*What needs to be done*
In the copy, include no pictures. Reproduce the rest of the entries exactly.

*Given records*

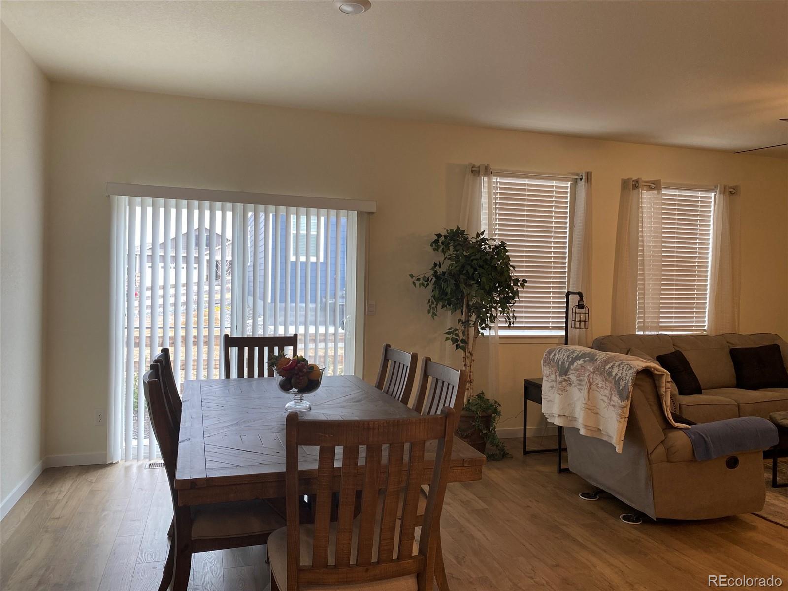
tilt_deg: -0.9
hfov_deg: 67.3
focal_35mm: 26
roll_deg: -0.9
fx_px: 592
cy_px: 296
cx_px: 394
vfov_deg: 53.1
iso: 100
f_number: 1.8
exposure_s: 1/120
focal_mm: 4.25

*Reply*
tilt_deg: -0.9
hfov_deg: 67.3
focal_35mm: 26
roll_deg: -0.9
fx_px: 592
cy_px: 296
cx_px: 394
vfov_deg: 53.1
iso: 100
f_number: 1.8
exposure_s: 1/120
focal_mm: 4.25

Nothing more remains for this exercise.